__Assigned task__
Leaving out the images, return the data below exactly as it is written.

------------------------

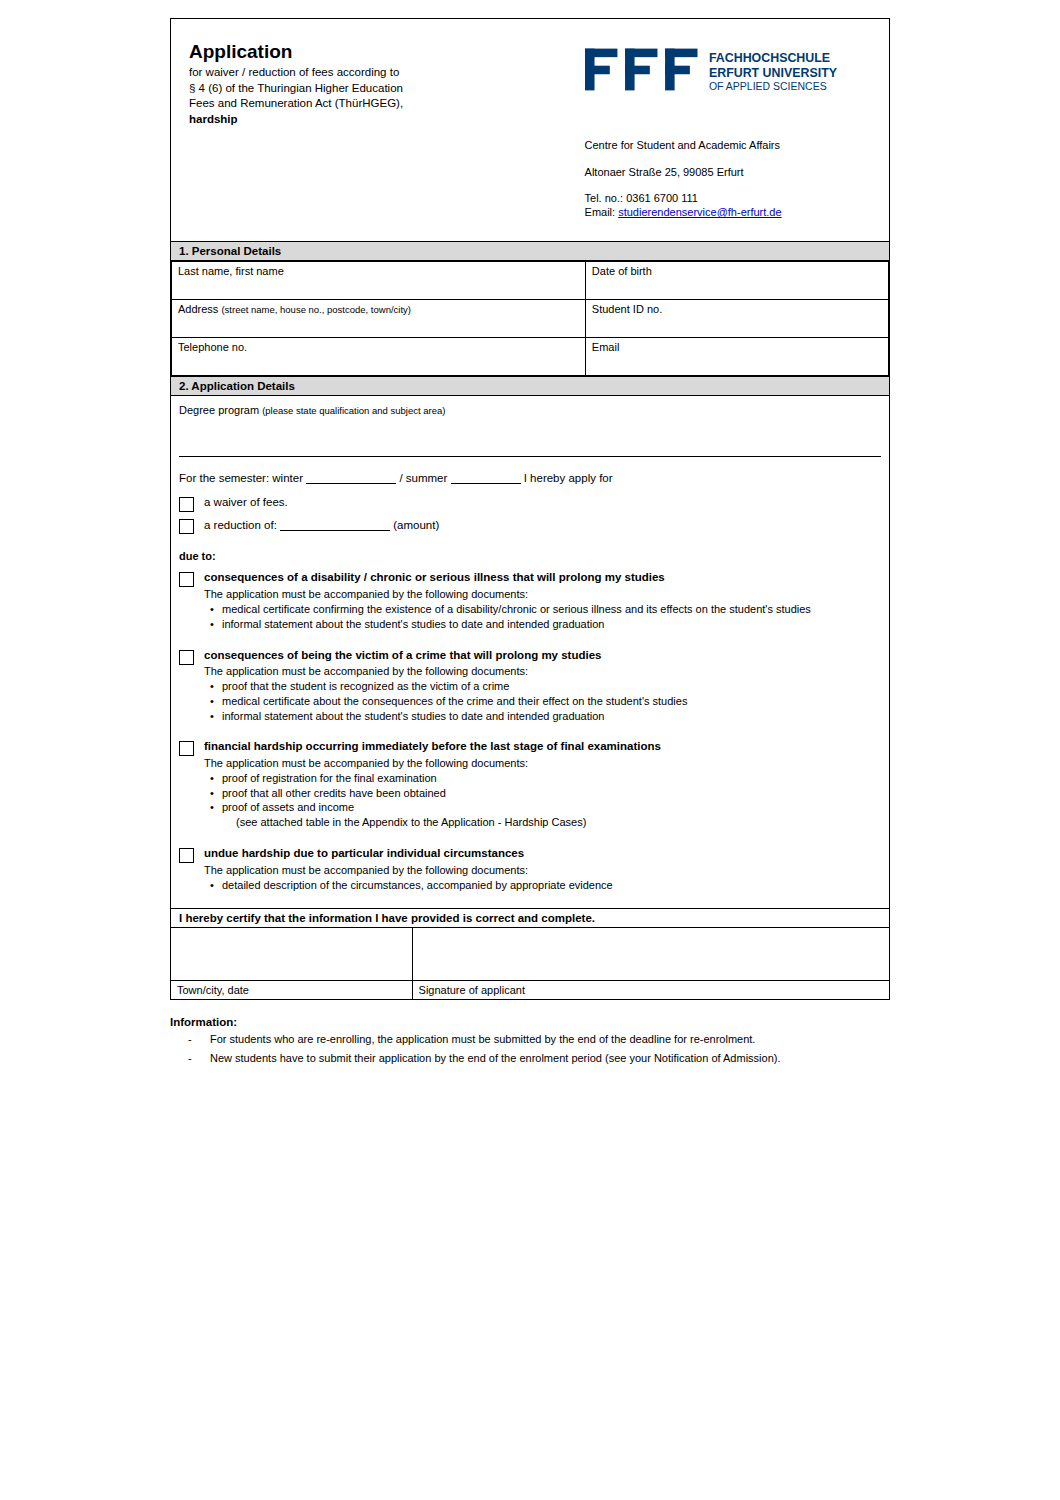Application
for waiver / reduction of fees according to
§ 4 (6) of the Thuringian Higher Education
Fees and Remuneration Act (ThürHGEG),
hardship
Centre for Student and Academic Affairs
Altonaer Straße 25, 99085 Erfurt
Tel. no.: 0361 6700 111
Email: studierendenservice@fh-erfurt.de
1. Personal Details
| Last name, first name | Date of birth |
| Address (street name, house no., postcode, town/city) | Student ID no. |
| Telephone no. | Email |
2. Application Details
Degree program (please state qualification and subject area)
For the semester: winter / summer I hereby apply for
a waiver of fees.
a reduction of: (amount)
due to:
consequences of a disability / chronic or serious illness that will prolong my studies
The application must be accompanied by the following documents:
medical certificate confirming the existence of a disability/chronic or serious illness and its effects on the student's studies
informal statement about the student's studies to date and intended graduation
consequences of being the victim of a crime that will prolong my studies
The application must be accompanied by the following documents:
proof that the student is recognized as the victim of a crime
medical certificate about the consequences of the crime and their effect on the student's studies
informal statement about the student's studies to date and intended graduation
financial hardship occurring immediately before the last stage of final examinations
The application must be accompanied by the following documents:
proof of registration for the final examination
proof that all other credits have been obtained
proof of assets and income
(see attached table in the Appendix to the Application - Hardship Cases)
undue hardship due to particular individual circumstances
The application must be accompanied by the following documents:
detailed description of the circumstances, accompanied by appropriate evidence
I hereby certify that the information I have provided is correct and complete.
| Town/city, date | Signature of applicant |
Information:
For students who are re-enrolling, the application must be submitted by the end of the deadline for re-enrolment.
New students have to submit their application by the end of the enrolment period (see your Notification of Admission).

------------------------

__Answer to this task__
Application
for waiver / reduction of fees according to
§ 4 (6) of the Thuringian Higher Education
Fees and Remuneration Act (ThürHGEG),
hardship
Centre for Student and Academic Affairs
Altonaer Straße 25, 99085 Erfurt
Tel. no.: 0361 6700 111
Email: studierendenservice@fh-erfurt.de
1. Personal Details
| Last name, first name | Date of birth |
| Address (street name, house no., postcode, town/city) | Student ID no. |
| Telephone no. | Email |
2. Application Details
Degree program (please state qualification and subject area)
For the semester: winter / summer I hereby apply for
a waiver of fees.
a reduction of: (amount)
due to:
consequences of a disability / chronic or serious illness that will prolong my studies
The application must be accompanied by the following documents:
medical certificate confirming the existence of a disability/chronic or serious illness and its effects on the student's studies
informal statement about the student's studies to date and intended graduation
consequences of being the victim of a crime that will prolong my studies
The application must be accompanied by the following documents:
proof that the student is recognized as the victim of a crime
medical certificate about the consequences of the crime and their effect on the student's studies
informal statement about the student's studies to date and intended graduation
financial hardship occurring immediately before the last stage of final examinations
The application must be accompanied by the following documents:
proof of registration for the final examination
proof that all other credits have been obtained
proof of assets and income
(see attached table in the Appendix to the Application - Hardship Cases)
undue hardship due to particular individual circumstances
The application must be accompanied by the following documents:
detailed description of the circumstances, accompanied by appropriate evidence
I hereby certify that the information I have provided is correct and complete.
| Town/city, date | Signature of applicant |
Information:
For students who are re-enrolling, the application must be submitted by the end of the deadline for re-enrolment.
New students have to submit their application by the end of the enrolment period (see your Notification of Admission).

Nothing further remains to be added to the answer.